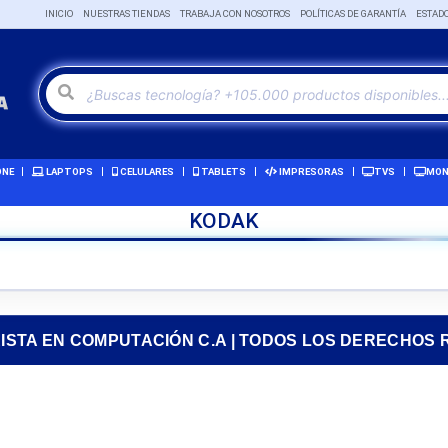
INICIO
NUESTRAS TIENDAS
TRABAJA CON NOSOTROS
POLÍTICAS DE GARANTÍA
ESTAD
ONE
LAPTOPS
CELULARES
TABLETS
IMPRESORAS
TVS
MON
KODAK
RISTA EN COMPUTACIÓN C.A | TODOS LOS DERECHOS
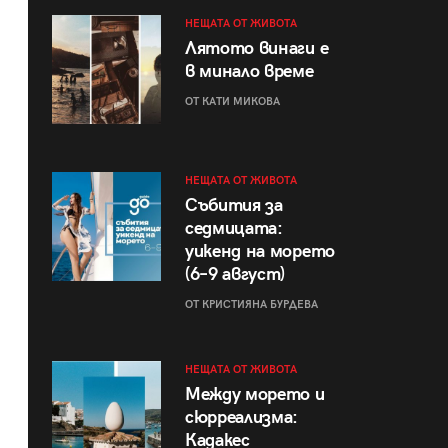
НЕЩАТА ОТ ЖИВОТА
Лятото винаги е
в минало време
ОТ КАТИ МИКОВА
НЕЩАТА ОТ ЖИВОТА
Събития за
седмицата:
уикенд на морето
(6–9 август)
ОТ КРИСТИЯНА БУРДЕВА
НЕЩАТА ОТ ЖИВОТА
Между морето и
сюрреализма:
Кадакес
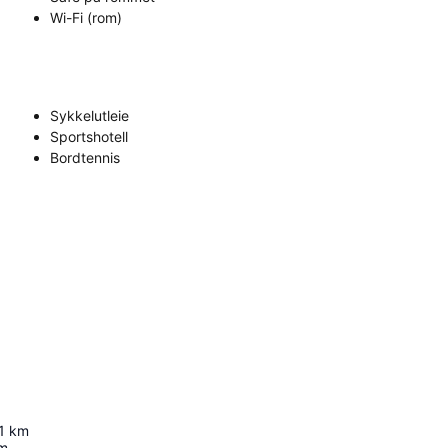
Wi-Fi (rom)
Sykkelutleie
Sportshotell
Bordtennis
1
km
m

* * *

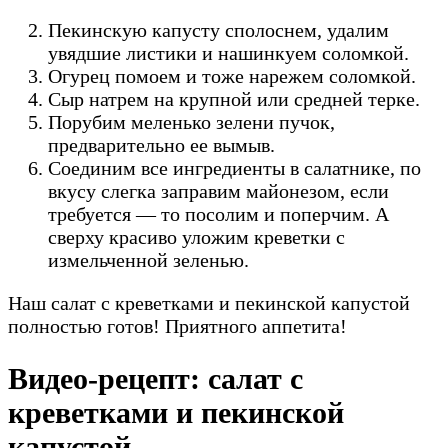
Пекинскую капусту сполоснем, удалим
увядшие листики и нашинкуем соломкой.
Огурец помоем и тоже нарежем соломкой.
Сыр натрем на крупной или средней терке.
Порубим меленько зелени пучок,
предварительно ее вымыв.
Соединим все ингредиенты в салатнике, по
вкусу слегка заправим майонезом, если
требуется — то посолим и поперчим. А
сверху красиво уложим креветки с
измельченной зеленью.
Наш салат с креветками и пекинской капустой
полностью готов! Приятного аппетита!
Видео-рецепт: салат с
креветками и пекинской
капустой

◆ EXERCISE: Your answer should consist only of the count of lines in the data that contain "пекинской".

◆ RESPONSE TO THIS EXERCISE: 2